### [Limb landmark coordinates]

-- -- --

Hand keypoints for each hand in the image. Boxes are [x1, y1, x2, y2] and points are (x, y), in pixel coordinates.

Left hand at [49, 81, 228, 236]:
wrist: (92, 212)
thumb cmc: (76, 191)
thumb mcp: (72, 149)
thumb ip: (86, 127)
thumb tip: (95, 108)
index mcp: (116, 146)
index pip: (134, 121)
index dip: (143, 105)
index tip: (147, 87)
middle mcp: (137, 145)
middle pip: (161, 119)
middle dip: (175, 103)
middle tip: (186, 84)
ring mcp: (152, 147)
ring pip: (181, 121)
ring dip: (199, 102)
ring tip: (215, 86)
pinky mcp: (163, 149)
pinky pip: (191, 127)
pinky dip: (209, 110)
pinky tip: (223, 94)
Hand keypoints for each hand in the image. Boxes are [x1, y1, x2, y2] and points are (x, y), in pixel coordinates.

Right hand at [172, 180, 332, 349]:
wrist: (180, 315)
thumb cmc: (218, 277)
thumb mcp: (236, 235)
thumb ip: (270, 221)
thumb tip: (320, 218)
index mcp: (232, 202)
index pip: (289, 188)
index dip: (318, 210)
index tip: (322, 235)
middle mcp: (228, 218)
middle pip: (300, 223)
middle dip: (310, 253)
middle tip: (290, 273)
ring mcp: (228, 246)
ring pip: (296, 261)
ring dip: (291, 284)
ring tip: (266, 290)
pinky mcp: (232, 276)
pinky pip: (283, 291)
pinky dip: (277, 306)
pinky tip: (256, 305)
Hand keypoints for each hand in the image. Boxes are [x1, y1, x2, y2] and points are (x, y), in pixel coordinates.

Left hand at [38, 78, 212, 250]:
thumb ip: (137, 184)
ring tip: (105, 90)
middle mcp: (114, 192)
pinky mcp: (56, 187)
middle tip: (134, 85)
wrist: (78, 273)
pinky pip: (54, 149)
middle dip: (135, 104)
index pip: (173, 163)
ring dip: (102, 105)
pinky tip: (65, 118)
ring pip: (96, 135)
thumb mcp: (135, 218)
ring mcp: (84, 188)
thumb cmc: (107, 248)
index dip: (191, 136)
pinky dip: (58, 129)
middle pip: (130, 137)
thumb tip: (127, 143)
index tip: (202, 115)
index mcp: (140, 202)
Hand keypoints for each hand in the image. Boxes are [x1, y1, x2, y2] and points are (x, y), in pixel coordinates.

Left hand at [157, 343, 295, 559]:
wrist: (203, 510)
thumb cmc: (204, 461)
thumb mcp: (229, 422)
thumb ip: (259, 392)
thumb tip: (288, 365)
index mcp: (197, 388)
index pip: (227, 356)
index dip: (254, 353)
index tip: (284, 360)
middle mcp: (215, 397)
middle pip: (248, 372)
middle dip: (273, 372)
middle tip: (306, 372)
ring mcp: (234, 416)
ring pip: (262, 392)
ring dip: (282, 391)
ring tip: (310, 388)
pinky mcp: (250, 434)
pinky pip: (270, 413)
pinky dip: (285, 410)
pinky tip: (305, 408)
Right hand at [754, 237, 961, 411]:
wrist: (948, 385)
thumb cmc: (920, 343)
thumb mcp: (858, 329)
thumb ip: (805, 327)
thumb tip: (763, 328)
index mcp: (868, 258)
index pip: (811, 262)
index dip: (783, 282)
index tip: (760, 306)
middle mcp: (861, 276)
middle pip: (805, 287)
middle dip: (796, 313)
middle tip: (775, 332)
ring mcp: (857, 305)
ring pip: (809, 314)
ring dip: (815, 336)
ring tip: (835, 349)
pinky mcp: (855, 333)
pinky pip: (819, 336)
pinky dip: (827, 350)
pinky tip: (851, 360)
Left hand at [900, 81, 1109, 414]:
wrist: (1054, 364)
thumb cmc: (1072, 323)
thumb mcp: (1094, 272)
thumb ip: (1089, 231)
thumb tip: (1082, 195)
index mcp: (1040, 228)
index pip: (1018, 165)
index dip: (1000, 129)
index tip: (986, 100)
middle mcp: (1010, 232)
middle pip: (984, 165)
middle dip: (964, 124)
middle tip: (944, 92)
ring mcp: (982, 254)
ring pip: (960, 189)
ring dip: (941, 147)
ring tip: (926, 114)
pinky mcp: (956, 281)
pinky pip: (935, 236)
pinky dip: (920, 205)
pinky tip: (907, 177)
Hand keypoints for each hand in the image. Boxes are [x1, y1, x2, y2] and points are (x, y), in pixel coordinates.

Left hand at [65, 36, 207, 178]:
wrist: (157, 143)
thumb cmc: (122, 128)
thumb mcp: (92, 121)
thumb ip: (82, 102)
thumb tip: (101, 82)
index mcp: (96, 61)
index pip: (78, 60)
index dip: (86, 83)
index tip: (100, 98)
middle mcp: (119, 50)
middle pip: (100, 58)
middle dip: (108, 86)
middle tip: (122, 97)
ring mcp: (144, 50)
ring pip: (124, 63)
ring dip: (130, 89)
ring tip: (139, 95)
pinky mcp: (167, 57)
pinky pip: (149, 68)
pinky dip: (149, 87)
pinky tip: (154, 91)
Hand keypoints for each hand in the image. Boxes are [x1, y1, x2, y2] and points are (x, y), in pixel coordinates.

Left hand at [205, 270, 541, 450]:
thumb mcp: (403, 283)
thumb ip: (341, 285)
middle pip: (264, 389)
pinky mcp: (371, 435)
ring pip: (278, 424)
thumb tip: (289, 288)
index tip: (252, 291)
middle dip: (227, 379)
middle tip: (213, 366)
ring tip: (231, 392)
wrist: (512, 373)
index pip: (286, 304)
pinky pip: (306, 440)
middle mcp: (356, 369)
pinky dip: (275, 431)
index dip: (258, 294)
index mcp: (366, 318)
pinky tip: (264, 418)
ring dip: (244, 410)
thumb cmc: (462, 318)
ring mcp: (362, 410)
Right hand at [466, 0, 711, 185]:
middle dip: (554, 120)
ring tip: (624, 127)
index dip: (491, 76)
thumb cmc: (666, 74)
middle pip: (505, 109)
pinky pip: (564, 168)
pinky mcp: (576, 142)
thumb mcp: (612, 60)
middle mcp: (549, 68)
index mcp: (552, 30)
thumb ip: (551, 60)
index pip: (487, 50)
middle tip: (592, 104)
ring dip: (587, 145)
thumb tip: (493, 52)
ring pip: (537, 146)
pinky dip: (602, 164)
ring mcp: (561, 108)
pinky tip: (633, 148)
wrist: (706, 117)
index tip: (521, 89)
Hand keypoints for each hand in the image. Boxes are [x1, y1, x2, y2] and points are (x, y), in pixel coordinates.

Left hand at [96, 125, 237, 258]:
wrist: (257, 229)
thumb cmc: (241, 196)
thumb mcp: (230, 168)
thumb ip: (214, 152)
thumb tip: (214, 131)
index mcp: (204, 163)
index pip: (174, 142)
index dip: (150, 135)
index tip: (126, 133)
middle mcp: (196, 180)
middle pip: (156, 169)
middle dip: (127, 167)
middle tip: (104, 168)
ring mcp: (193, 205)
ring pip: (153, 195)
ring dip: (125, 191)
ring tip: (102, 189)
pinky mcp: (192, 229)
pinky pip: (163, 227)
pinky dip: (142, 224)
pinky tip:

-- -- --

### [What is expected]
Please return the lines above exactly, from the first one down to the line with "pinky pip: (191, 127)", and stop after that line.

### [Task output]
Hand keypoints for each hand in the image. Boxes are [x1, y1, x2, y2] and points are (x, y), in pixel coordinates.

Left hand at [49, 81, 228, 236]:
wrist: (92, 212)
thumb cmc: (76, 191)
thumb mcp: (72, 149)
thumb ip: (86, 127)
thumb tip: (95, 108)
index mcp: (116, 146)
index pip: (134, 121)
index dip: (143, 105)
index tip: (147, 87)
middle mcp: (137, 145)
middle pip: (161, 119)
middle dip: (175, 103)
middle tip: (186, 84)
ring mcp: (152, 147)
ring pip: (181, 121)
ring dip: (199, 102)
ring tip: (215, 86)
pinky mcp: (163, 149)
pinky pip: (191, 127)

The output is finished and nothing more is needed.